Jian and Meicheng solved the 3-round pre-image challenges for widths 800 and 1600. There remains two others, i.e., those for widths 200 and 400, plus of course all the challenges with more rounds!!! [More details…]

• The Keccak Code Package (or KCP) contains different free and open-source implementations of Keccak and closely related variants such as Ketje and Keyak.

We reorganized it to make it easier to use and to develop in or on it. More specifically, the main changes are the following.

• The functions related to the permutations Keccak-f and Keccak-p are name-separated and can therefore coexist. Consequently, the different instances of Keccak, Ketje and Keyak can be compiled together.
• The user can create a library libkeccak.a.
• The user can easily select code optimized for a given platform.
• The parallel implementations can either exploit SIMD instructions or, when unvailable, rely on serial (or less parallel) implementations.

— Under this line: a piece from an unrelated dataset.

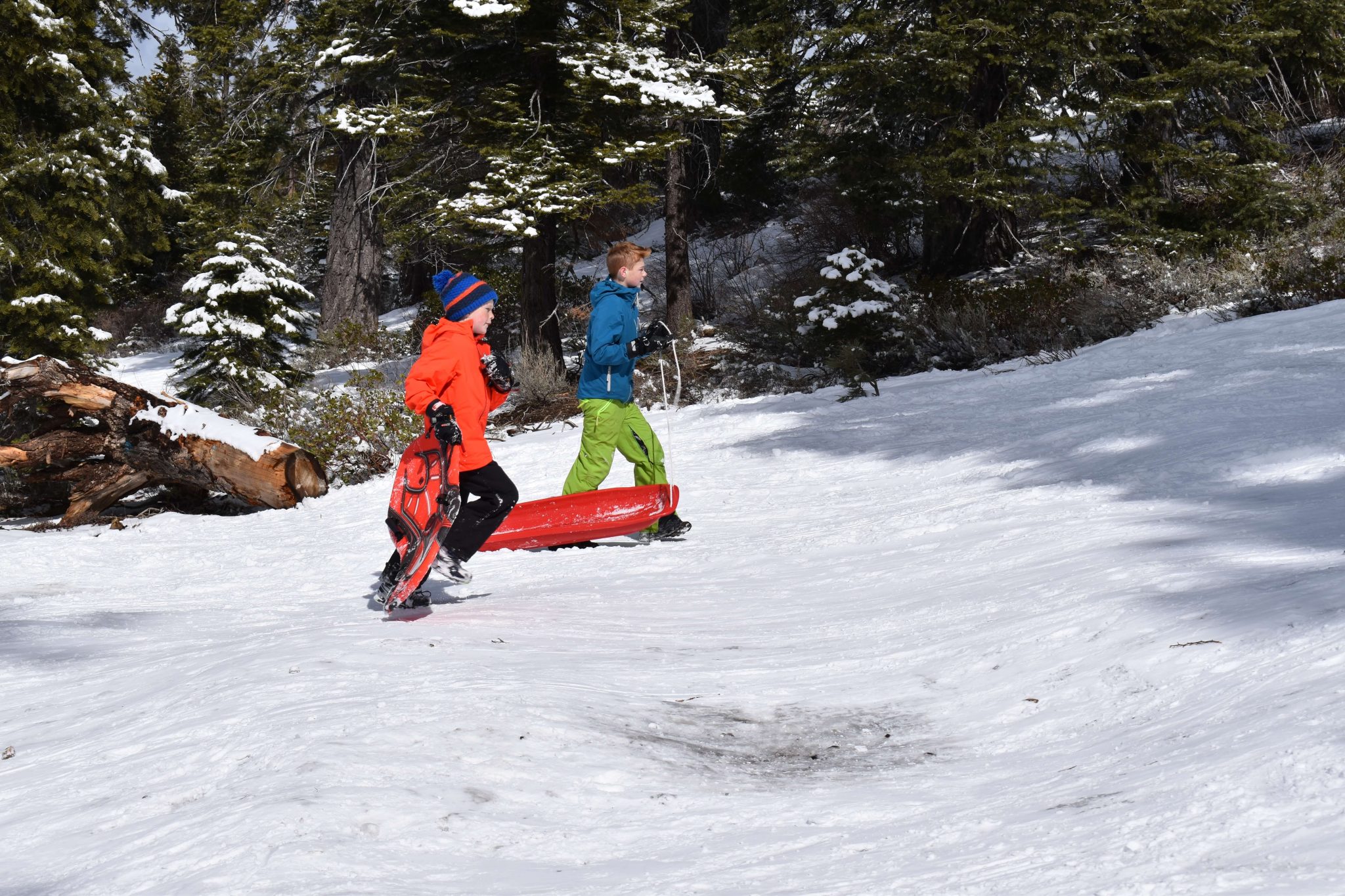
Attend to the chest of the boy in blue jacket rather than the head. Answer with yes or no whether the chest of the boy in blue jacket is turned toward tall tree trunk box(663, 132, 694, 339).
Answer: no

To sum up, the KCP contains:

• The FIPS 202 instances SHAKE128, SHAKE256, and SHA3-224 to SHA3-512.
• All the Keccak[r, c] sponge functions and duplex objects with r+c=200, 400, 800 or 1600.
• The Ketje and Keyak (version 2) authenticated encryption schemes, including
• Ketje Jr, Ketje Sr, River Keyak, Lake Keyak, Sea Keyak, Ocean Keyak and Lunar Keyak.
• Reference and optimized implementations of the Keccak-f[b] and Keccak-p[b] permutations, including
• compact implementations in C;
• generically optimized code in C for 32 or 64-bit platforms;
• assembly-optimized code for AVR8, ARMv6M, ARMv7M and ARMv7A.
• Paralellized implementations of the permutations, exploiting 128-bit and 256-bit SIMD instruction sets (SSE, AVX, AVX2).